More than a third of online retail firms in the South East are at greater than normal risk of failure – a higher proportion than high-street clothing, footwear or general retail stores, according to research by insolvency trade body R3.
It says the figures challenge the common perception that selling online is a safe alternative to running a ‘bricks and mortar’ store. They show 34% of regional e-commerce businesses are at higher than normal risk, compared with 24% of ‘bricks and mortar’ stores, 29% of clothing stores and 30% of footwear or leather goods stores.
Mike Pavitt, chairman of the southern committee of R3 and corporate restructuring and insolvency partner at Paris Smith solicitors, Southampton, said that while to some extent the figures reflected the high proportion of small firms and start-ups operating in e-commerce, they also demonstrated the particular challenges that e-commerce firms faced.
“Today’s technology allows even the smallest firms to sell online but with such low barriers to entry, there is intense competition,” he said. “There is a danger that retailers can become engaged in a ‘race to the bottom’, trying to undercut each other to the point their business becomes unsustainable. We have seen cases where they are now competing directly with the importer or manufacturer from countries like China which are selling directly to their UK customers at prices they cannot hope to match.
“Online retailers may also face distribution problems and high levels of returns and, as e-commerce becomes ever more sophisticated, they need the skills to drive traffic and constantly enhance the user experience to keep up with rivals.”
However, Pavitt said that for the ‘bricks and mortar’ retailer, there was the sense of a ‘two-track economy’. For example, in Hampshire the ‘big three’ shopping destinations of West Quay in Southampton, Gunwharf Quays in Portsmouth and Festival Place in Basingstoke had fared better than their more traditional town-centre counterparts. While UK retail sales growth reached a 14-year high in November, there was also some evidence that sales might be starting to slow as inflation pushed up prices.

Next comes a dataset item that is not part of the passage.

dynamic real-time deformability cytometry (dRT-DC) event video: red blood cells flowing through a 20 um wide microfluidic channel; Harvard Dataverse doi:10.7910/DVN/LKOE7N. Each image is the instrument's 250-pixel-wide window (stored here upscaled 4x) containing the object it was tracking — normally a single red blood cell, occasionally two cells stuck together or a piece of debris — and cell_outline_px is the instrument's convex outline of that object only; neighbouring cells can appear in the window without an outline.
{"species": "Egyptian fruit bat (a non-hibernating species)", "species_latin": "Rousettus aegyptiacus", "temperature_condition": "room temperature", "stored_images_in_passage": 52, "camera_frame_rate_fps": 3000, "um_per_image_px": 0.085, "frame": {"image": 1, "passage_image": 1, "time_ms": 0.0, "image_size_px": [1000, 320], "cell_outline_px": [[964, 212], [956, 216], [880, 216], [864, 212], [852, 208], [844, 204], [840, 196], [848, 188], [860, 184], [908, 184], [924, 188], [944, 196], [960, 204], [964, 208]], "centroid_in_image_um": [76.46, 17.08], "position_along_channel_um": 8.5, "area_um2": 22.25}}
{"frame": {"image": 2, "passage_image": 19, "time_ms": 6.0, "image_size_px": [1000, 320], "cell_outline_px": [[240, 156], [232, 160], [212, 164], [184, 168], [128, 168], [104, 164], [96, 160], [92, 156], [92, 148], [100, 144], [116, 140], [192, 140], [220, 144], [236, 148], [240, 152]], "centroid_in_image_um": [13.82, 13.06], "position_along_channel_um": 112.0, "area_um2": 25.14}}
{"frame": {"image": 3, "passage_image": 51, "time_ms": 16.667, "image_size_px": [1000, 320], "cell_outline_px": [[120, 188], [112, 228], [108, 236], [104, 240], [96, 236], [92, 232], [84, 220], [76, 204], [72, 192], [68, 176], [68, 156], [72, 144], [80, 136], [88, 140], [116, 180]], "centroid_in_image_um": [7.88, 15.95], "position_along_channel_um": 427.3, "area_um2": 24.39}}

The R3 figures confirmed home furnishings stores, which suffered badly during the last recession, had staged something of a comeback with just 25% at higher than normal risk in the region, while bookshops – another early victim of the internet – continued to be affected, with nearly 29% of businesses at elevated risk.
Pavitt added: “Bookshops were one of the first casualties of the internet but those which have survived have successfully transformed their business model, often becoming destination venues and attracting a new generation of book lovers. It demonstrates that high street stores which do adapt and embrace change management can still hold their own even in the face of tough online competition.
“The government’s proposed business rates rise is likely to have a particular impact for small and independent retailers in the South so if any regional businesses are concerned about their future I’d recommend seeking advice from a qualified professional, and sooner rather than later so that the widest range of possible solutions remains available.”